Maybe it was your first match, hand in hand with your father or grandfather, wide-eyed as you took in the magic of Goodison for the very first time.

Or perhaps it was that one unforgettable night, when an unexpected victory had you singing your heart out with strangers who, for ninety minutes, felt like family.

Whether you’ve cried with joy or despair, whether you’ve stood in the freezing rain or basked in the glow of a summer evening, your story at Goodison Park deserves to be told.

 

So share it with us in the comments. Goodison Park is not just a stadium—it’s a part of your life.

 

Reader Comments (56)

Note: the following content is not moderated or vetted by the site owners at the time of submission. Comments are the responsibility of the poster. Disclaimer ()


Dennis Stevens
1 Posted 11/02/2025 at 12:38:49
Warm eccles cakes, mmmmmnn!

•••

▸ STUDY QUESTIONS:
a – In the Goodison Park passage, what is Goodison Park said to be besides a stadium?
b – Continue the Goodison Park passage from the point where it stops.
The data that comes next has no connection to the Goodison Park passage.

•••

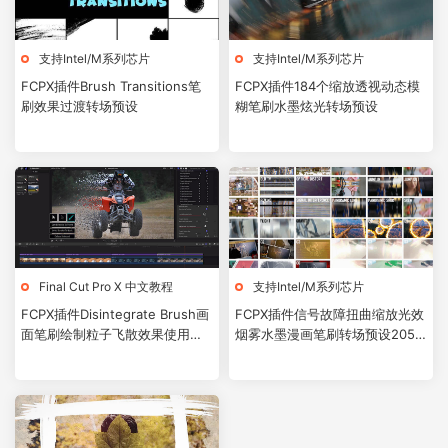
支持Intel/M系列芯片
支持Intel/M系列芯片
FCPX插件Brush Transitions笔
FCPX插件184个缩放透视动态模
刷效果过渡转场预设
糊笔刷水墨炫光转场预设
Final Cut Pro X 中文教程
支持Intel/M系列芯片
FCPX插件Disintegrate Brush画
FCPX插件信号故障扭曲缩放光效
面笔刷绘制粒子飞散效果使用教
烟雾水墨漫画笔刷转场预设205
程
个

•••

▸ EXERCISE RESPONSES:
a – It is said to be a part of your life.

b –
Dave Carruthers
2 Posted 11/02/2025 at 15:10:32
There are so many occasions arent there. The two European games against Monchengladbach on 1970 and Bayern of course in 1985 stand out. Just on the first and last theme, will go for my first ever game which was March 31st 1965 vs Chelsea. Suddenly almost overnight I had become fanatical. It all came from my Dad who bought me a scarf and proudly took his 7 year old for the first time. I’m sure I gave an audible gasp when I walked to my seat in the Bullens Road stand and saw the stands, the pitch and the expanse. That feeling has never ever gone away. We drew 1.1 ( a Jimmy Gabriel header) but never has Alan Ball’s famous statement “ once Everton has touched you….” been better applied than to me that day. I’m sure so many people will have similar recollections
Ged Simpson
3 Posted 11/02/2025 at 17:52:21
Aged 6. hot dog.

Ummm.

And tomorrow online.

Liam Mogan
4 Posted 11/02/2025 at 17:59:31
Was never allowed those hot dogs outside the ground.

My dad said the hot dog men pissed in the onions

Mark Boullé
5 Posted 11/02/2025 at 20:52:46
As a lifelong Southerner I haven't been too many times, and many of the best memories I have come from away games - my very first match being the 3-2 win at QPR with the late Hinchcliffe direct free kick, a raucous cup win away at West Ham with the Yak and Co on fire for the first coming of David Moyes...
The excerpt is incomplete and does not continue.